New Trojan horse gallops onto Symbian OS
Smartphone users are being put on high alert after the identification of a new security threat that inhabits the Symbian OS and spreads trouble via Bluetooth.
Smartphone users are being put on high alert after the identification of a new security threat that inhabits the Symbian OS and spreads trouble via Bluetooth. According to security specialist SimWorks International, which has issued the alert, the new malware takes the form of a Trojan horse named MetalGear.a. This impersonates a Symbian version of the popular adventure game Metal Gear Solid.
Once installed on a user’s smartphone, MetalGear.a disables any antivirus programs it finds. It also installs the Cabir worm, which in turn then busies itself attempting to spread a second Trojan called SEXXXY to nearby phones using wireless Bluetooth technology.

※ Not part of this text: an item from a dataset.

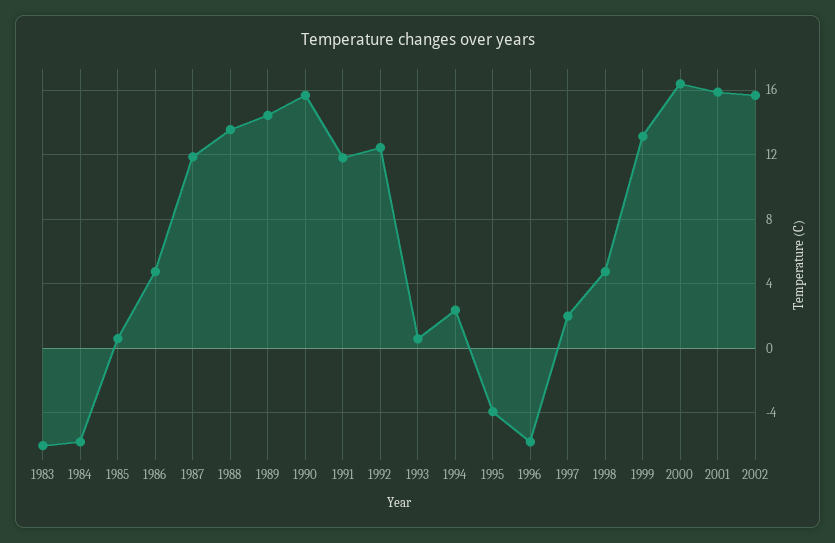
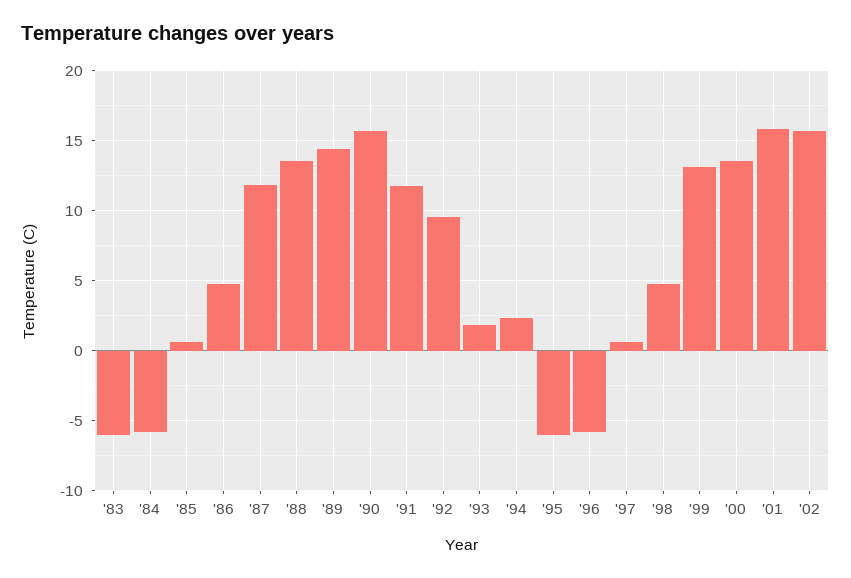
1992: 12.5 -> 9.5
1993: 0.5 -> 2
1995: -4 -> -6
1997: 2 -> 0.5
2000: 16.5 -> 13.5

"This is a new strand of smartphone malware because it actually consists of three pieces: two Trojans and a worm," said Aaron Davidson, chief executive officer of SimWorks. Davidson went on to explain how the MetalGear.a Trojan is distributed; via free ‘cracked’ game downloads. Users must therefore be wary about downloading cracked versions of games, as these are often used by virus writers to help threats such as Trojans make the leap onto devices. If users download the fake Metal Gear game and then install this on their Symbian device, that is all it takes for their smartphone to become infected.
The arrival of MetalGear.a shows how sophisticated virus writers targeting handhelds are becoming. It follows hot on the heals of a similar threat, the so-called ‘Skulls Trojan’, which was identified last month. Skulls uses the same icon-disabling technique as MetalGear to nullify antivirus and other applications.
Cabir first appeared in June this year after it was created by a group of eastern European virus writers to warn how worms could be used to penetrate mobile phones. At the time the worm had no malicious code attached and was only sent to Russian antivirus firm Kaspersky Labs as a proof of concept, however since June it has been utilised by virus writers keen on targeting handheld devices.